Globus Online and the Science DMZ as Scalable Research Data Management Infrastructure for HPC Facilities

This tutorial was featured as a part of the SC13 Conference in Denver CO, and was given by Globus Online's Steve Tuecke, Raj Kettimuthu, and Vas Vasiliadis as well as ESnet's Eli Dart.

Summary of the Tutorial:

The rapid growth of data in scientific research endeavors is placing massive demands on campus computing centers and high-performance computing (HPC) facilities. Computing facilities must provide robust data services built on high-performance infrastructure, while continuing to scale as needs increase.
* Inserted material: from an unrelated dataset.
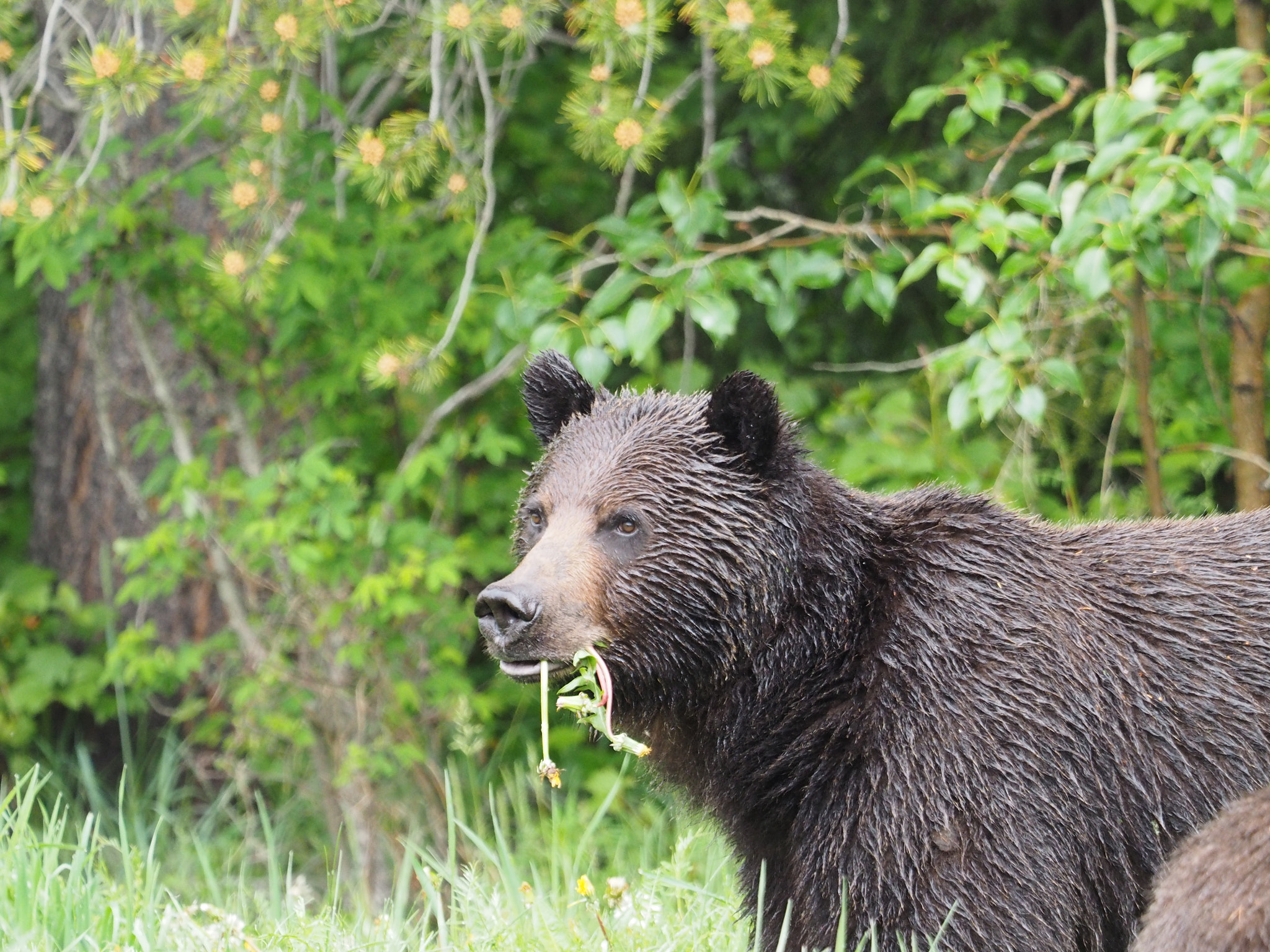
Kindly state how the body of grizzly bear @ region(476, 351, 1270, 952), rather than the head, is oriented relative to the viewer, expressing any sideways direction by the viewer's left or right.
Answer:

Traditional research data management (RDM) solutions are typically difficult to use and error-prone, and the underlying networking and security infrastructure is often complex and inflexible, resulting in user frustration and sub-optimal use of resources. An increasingly common solution in HPC facilities is Globus Online deployed in a network environment built on the Science DMZ model. Globus Online is software-as-a-service for moving, syncing, and sharing large data sets. The Science DMZ model is a set of design patterns for network equipment, configuration, and security policy for high-performance scientific infrastructure. The combination of user-friendly, high-performance data transfer tools, and optimally configured underlying infrastructure results in enhanced RDM services that increase user productivity and lower support overhead. Guided by two case studies from national supercomputing centers (NERSC and NCSA), attendees will explore the challenges such facilities face in delivering scalable RDM solutions. Attendees will be introduced to Globus Online and the Science DMZ, and will learn how to deploy and manage these systems.